As Phoenix Mayor Greg Stanton, several Arizona mayors and state business leaders returned from a trip earlier this month nurturing the state’s growing business relationship with Mexico, our No. 1 trading partner, I am reminded that the business climate in Arizona is our brand to protect and promote.
The group, which included two dozen business leaders such as CEO Russ Yelton of Pinnacle Transplant Technologies and Margie Emmermann of consulting firm Molera Alvarez, was there as part of Stanton’s 13th trip to the region since 2012. The mayor of the nation’s sixth largest city wants our southern neighbors to know that Arizona is open for business.
“I believe this is a page-turning moment for Arizona in our relationship with Mexico, and it’s to the benefit of both our respective economies.

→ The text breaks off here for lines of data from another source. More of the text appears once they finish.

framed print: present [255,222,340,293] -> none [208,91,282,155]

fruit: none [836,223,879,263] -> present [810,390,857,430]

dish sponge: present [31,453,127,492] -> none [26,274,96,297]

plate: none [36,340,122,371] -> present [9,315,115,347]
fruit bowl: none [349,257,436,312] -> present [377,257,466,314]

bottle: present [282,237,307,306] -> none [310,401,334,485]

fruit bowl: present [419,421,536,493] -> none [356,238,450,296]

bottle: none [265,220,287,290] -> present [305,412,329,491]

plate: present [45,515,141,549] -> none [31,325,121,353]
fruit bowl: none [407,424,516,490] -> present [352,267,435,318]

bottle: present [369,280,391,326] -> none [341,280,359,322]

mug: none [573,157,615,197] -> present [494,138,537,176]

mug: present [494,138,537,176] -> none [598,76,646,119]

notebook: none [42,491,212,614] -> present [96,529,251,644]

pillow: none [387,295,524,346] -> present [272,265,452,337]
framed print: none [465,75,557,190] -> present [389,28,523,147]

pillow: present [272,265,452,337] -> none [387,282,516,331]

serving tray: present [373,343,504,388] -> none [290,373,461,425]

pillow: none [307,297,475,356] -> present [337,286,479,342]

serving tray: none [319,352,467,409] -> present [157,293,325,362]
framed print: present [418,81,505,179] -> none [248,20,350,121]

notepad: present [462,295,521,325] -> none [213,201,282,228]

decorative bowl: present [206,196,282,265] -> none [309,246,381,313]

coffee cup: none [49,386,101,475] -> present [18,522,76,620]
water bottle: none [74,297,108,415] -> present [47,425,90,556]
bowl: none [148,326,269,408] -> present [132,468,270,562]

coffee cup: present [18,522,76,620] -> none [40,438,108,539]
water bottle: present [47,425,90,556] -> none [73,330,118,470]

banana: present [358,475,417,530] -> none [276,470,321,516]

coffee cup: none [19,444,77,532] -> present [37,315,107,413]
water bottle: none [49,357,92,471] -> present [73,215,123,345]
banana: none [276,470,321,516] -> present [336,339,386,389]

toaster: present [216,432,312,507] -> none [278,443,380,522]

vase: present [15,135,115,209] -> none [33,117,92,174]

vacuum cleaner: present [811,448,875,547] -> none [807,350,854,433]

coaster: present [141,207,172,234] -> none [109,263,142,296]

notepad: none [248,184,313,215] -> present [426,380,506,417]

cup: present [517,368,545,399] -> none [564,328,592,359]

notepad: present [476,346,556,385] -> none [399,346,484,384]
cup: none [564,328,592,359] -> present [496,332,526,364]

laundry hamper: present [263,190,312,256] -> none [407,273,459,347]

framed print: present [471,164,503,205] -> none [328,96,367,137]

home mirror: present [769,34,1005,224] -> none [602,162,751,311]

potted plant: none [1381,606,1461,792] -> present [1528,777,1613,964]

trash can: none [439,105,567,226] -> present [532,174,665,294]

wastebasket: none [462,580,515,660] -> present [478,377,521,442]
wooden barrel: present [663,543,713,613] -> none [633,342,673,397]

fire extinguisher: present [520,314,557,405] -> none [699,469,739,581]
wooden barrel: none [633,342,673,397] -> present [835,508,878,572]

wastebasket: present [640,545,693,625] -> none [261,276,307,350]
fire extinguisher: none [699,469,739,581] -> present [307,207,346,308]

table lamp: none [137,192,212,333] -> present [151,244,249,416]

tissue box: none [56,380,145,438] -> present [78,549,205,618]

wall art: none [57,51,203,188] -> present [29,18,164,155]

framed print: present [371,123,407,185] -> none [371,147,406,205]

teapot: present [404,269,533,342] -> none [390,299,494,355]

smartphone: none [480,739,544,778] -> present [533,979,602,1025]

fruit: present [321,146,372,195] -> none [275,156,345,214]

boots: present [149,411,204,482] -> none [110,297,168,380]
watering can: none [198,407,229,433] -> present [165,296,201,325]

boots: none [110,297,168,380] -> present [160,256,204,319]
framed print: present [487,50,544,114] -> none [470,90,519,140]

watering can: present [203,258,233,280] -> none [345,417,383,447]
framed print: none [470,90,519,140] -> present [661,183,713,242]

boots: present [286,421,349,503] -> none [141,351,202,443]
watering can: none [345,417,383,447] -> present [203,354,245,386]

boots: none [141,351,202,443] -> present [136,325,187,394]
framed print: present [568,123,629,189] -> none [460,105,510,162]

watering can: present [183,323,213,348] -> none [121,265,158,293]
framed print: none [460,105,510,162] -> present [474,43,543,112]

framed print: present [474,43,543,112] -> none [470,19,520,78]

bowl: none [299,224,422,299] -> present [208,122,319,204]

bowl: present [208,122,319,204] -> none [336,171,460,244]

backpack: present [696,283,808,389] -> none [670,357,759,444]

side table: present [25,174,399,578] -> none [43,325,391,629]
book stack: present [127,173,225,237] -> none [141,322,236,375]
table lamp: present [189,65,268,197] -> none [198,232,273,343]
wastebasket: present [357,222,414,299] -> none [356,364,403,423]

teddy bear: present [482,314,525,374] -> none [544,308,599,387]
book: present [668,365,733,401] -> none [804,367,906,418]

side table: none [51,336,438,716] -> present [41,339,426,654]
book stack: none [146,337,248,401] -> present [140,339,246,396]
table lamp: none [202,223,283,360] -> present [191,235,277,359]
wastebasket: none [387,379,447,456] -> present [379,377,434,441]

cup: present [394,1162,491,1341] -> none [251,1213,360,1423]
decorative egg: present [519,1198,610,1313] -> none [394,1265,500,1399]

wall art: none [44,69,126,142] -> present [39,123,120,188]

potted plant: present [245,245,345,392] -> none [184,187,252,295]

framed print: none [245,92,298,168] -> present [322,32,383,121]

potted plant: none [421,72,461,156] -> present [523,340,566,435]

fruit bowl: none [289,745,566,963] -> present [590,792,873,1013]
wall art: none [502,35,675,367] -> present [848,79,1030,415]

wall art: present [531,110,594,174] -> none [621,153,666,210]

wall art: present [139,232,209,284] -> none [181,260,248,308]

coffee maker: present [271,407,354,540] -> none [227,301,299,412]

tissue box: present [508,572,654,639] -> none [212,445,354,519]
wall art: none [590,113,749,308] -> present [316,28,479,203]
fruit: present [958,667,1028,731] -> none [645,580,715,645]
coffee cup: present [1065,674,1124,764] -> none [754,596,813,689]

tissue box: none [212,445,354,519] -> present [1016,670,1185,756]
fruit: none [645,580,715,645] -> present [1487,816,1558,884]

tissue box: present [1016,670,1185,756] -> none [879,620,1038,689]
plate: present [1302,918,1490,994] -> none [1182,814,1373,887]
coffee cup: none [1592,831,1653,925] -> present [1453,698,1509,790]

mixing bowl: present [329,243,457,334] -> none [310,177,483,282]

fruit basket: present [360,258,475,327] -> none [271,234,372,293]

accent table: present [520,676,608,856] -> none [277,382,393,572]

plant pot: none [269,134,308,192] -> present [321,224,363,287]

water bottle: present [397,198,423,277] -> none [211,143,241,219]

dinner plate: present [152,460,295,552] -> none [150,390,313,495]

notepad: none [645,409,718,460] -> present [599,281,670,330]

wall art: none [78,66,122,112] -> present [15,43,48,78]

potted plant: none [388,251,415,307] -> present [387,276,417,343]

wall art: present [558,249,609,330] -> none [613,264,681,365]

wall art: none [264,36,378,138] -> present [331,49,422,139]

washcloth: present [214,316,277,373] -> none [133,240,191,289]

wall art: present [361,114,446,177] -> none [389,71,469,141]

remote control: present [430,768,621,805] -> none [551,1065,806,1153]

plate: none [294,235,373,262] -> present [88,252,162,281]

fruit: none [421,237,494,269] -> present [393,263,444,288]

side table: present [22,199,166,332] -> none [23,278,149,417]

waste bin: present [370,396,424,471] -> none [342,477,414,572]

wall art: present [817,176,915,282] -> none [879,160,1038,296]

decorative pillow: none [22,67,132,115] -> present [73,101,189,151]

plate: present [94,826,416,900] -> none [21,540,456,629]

We are going to show Mexico City the real Arizona,” Stanton said.
And how do we successfully sell the idea that Arizona is an ideal business partner? Naturally, we point to the bright spots.
The overall economic impact in the region of February’s Super Bowl XLIX, the Pro Bowl and related events was $719.4 million according to a report by the Seidman Research Institute and the W.P. Carey School of Business at Arizona State University. That not only is the largest economic impact of any special event ever in the state, but also the highest impact for any Super Bowl in which data is available.
The City of Phoenix moved at the speed of business earlier this year to launch its “Phoenix is Hot” campaign, selling not only the enviable weather, but the growing economic sectors including high tech, manufacturing, bioscience research and advanced business services.
It’s great to see so many entities striving to drive our local economy. The city’s campaign dovetails well with the Chamber-led strategic economic development initiative, Phoenix Forward. Phoenix Forward brings together the Chamber, the City of Phoenix, Maricopa County and the Arizona Commerce Authority to foster a pro-business environment through focusing on four key sectors: bioscience, health care, advanced business and financial services, and transportation and logistics.
In June, Gov. Doug Ducey led a delegation of Arizona business and political leaders to Mexico City to further strengthen our cross-border ties. Rolling out the welcome mat to a country that is on track to be the fifth largest economy in the world by 2050 is a smart decision.
Just a few weeks ago, ProMexico, the agency responsible for promoting Mexico’s participation in the global economy, including bilateral trade and investment, announced it will open a Phoenix office. The opening will come after Arizona opened a trade office in Mexico City last year.
Earlier this month, the American Planning Association named Phoenix’s Roosevelt Row one of its 2015 Great Neighborhoods, a designation shared by only three other places in the country.
The organization recognized the unique southwestern architecture of the area’s historic single- and multi-family homes, transit-oriented infill development and vibrant arts scene, which make Roosevelt Row a “highly desirable place to live, work and visit.”
In just a couple days, the Chamber will recognize our 2015 ATHENA award finalists during an event on Oct. 29 at the Arizona Biltmore. These outstanding Valley businesswomen make a difference in our community through excellence in business and leadership, exemplary community service and mentorship of other women.
ATHENAs represent just a small fraction of the public and private business leaders who are pushing our state toward success now and in the future.
So yes, as the city says, Phoenix – and Arizona – are definitely hot.
“As a top market for skilled and available workforce, companies are growing in Phoenix because it’s not only a thriving business environment, but a great place to live,” the city says. And that’s the message that we, as caretakers of the Arizona brand and as promoters of the state’s businesses, should make sure shines the brightest.